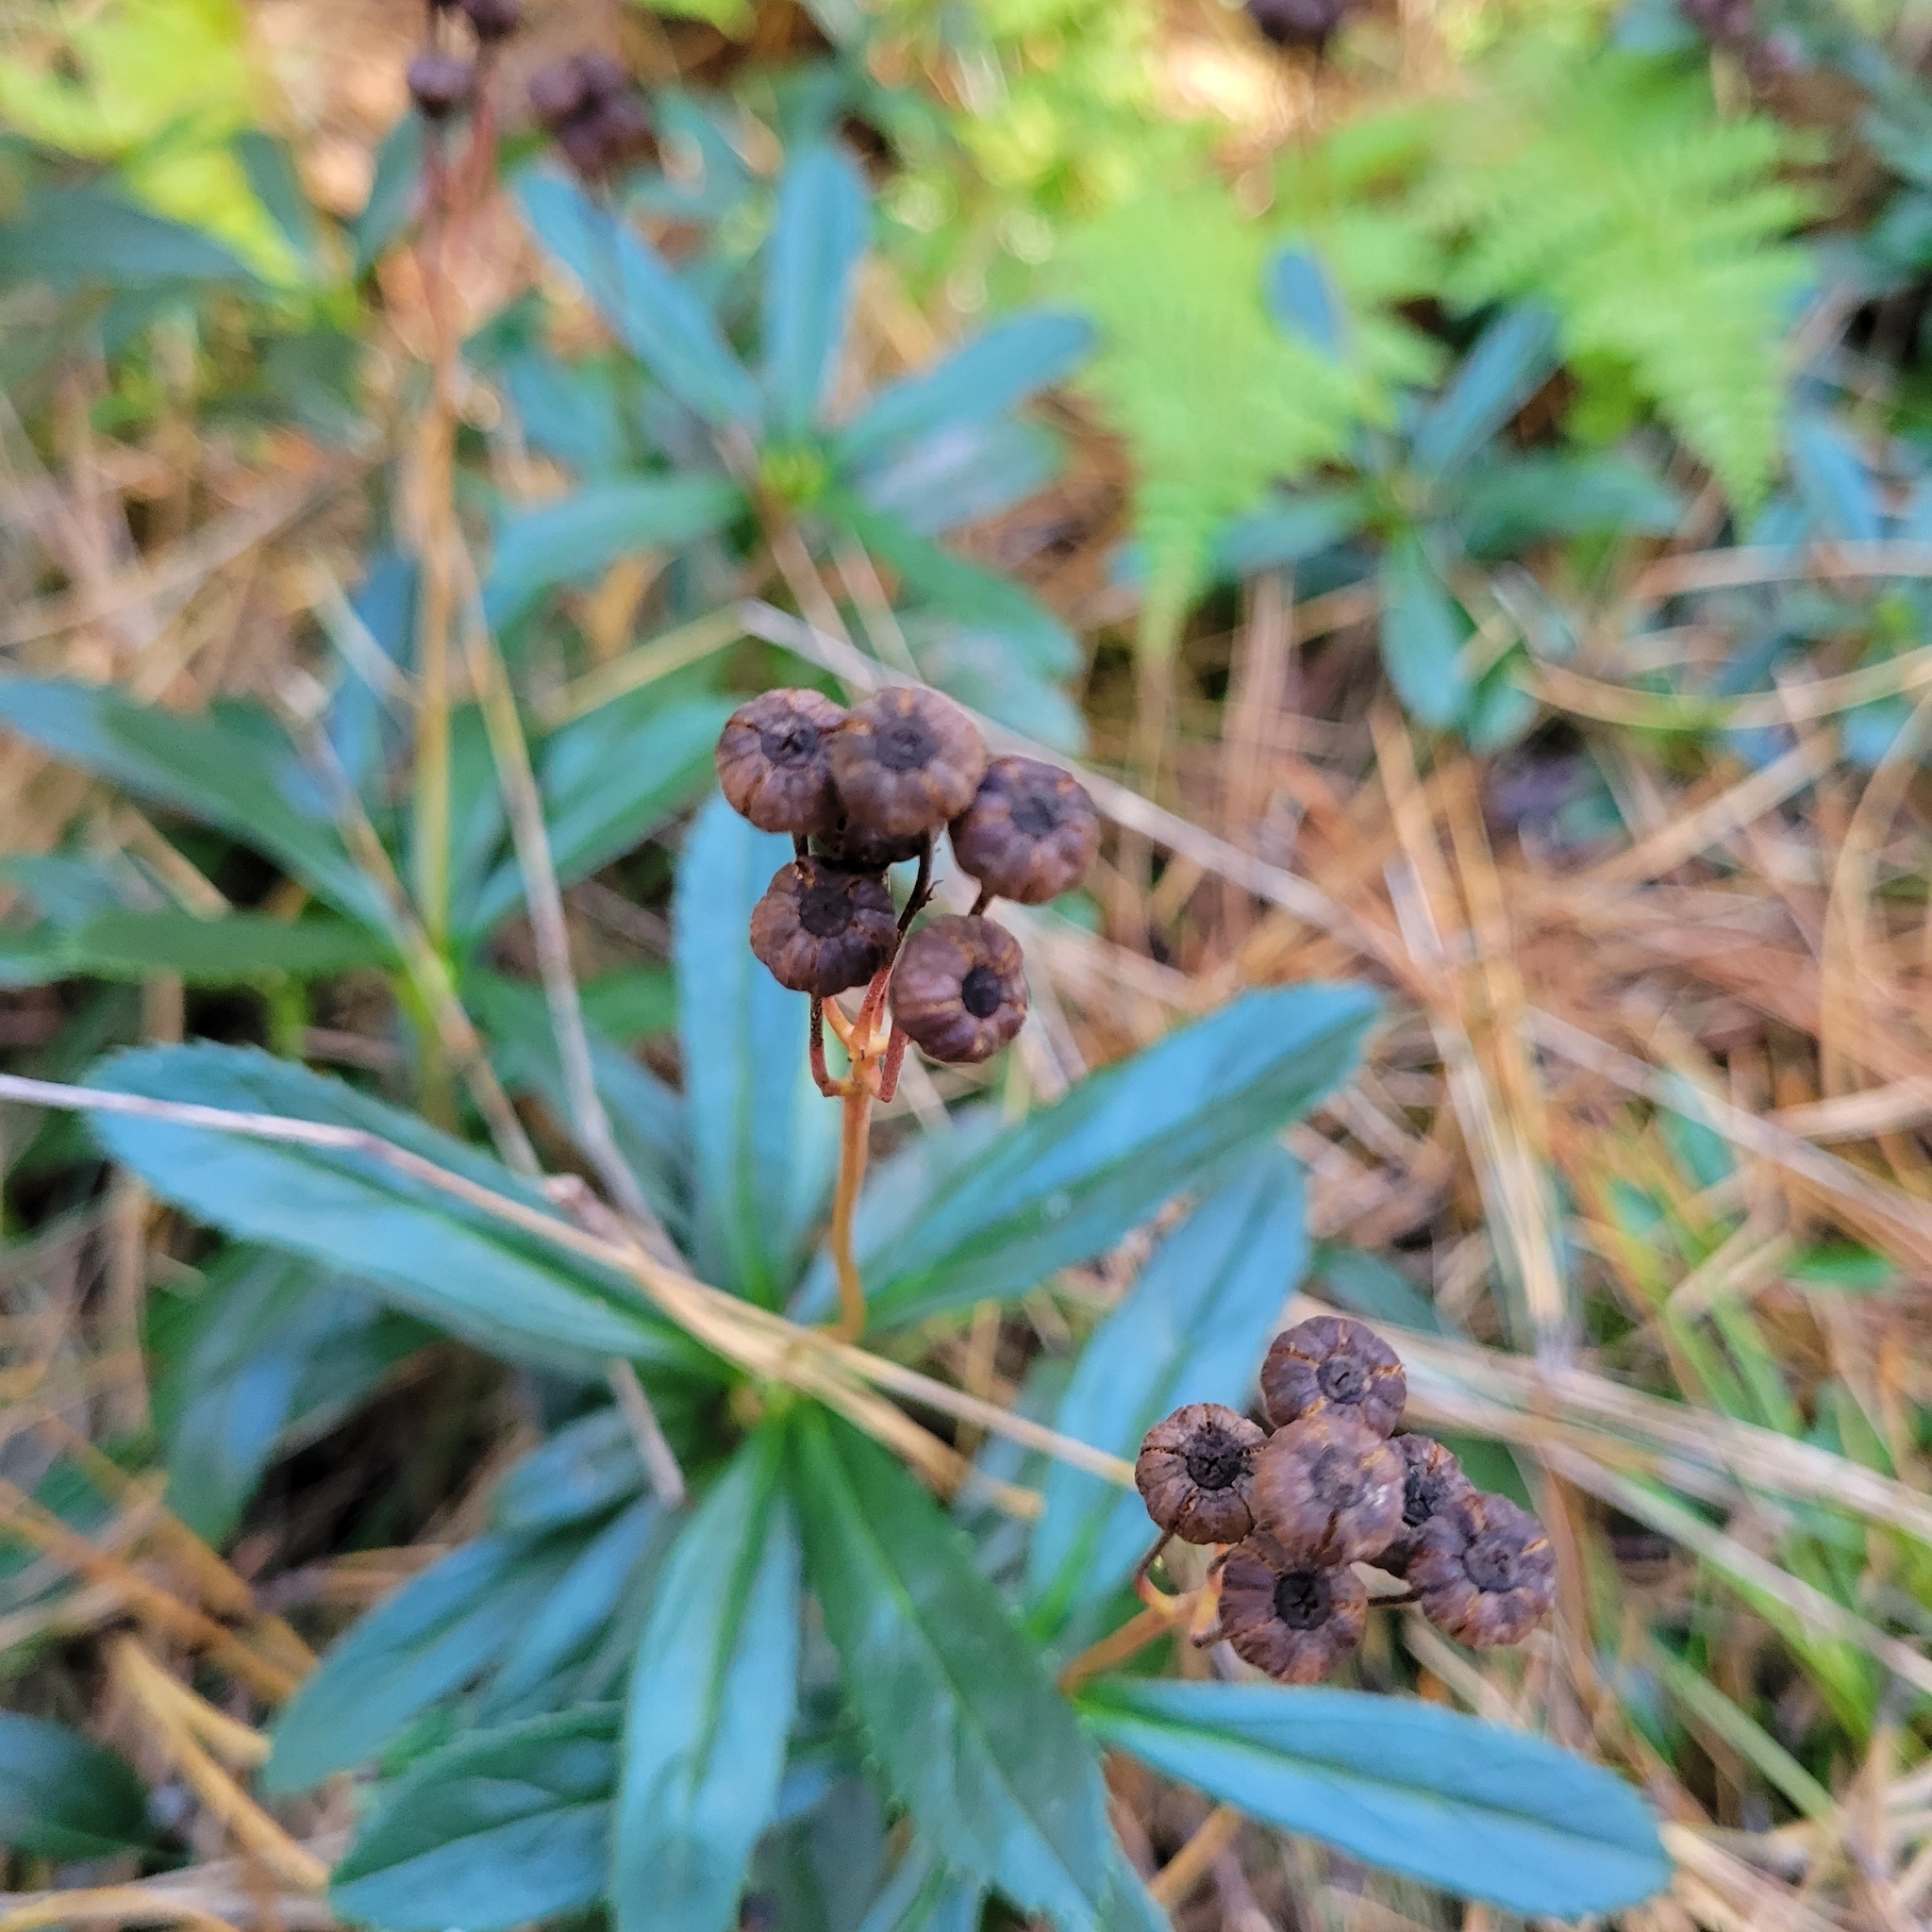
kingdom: Plantae
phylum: Tracheophyta
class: Magnoliopsida
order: Ericales
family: Ericaceae
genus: Chimaphila
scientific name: Chimaphila umbellata
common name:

*EXERCISE INSTRUCTIONS*: Put every line of the rows above into a numbered list, skipping any blank lines, and leave out the pictures.

*RESULT FOR THIS TASK*:
1. kingdom: Plantae
2. phylum: Tracheophyta
3. class: Magnoliopsida
4. order: Ericales
5. family: Ericaceae
6. genus: Chimaphila
7. scientific name: Chimaphila umbellata
8. common name:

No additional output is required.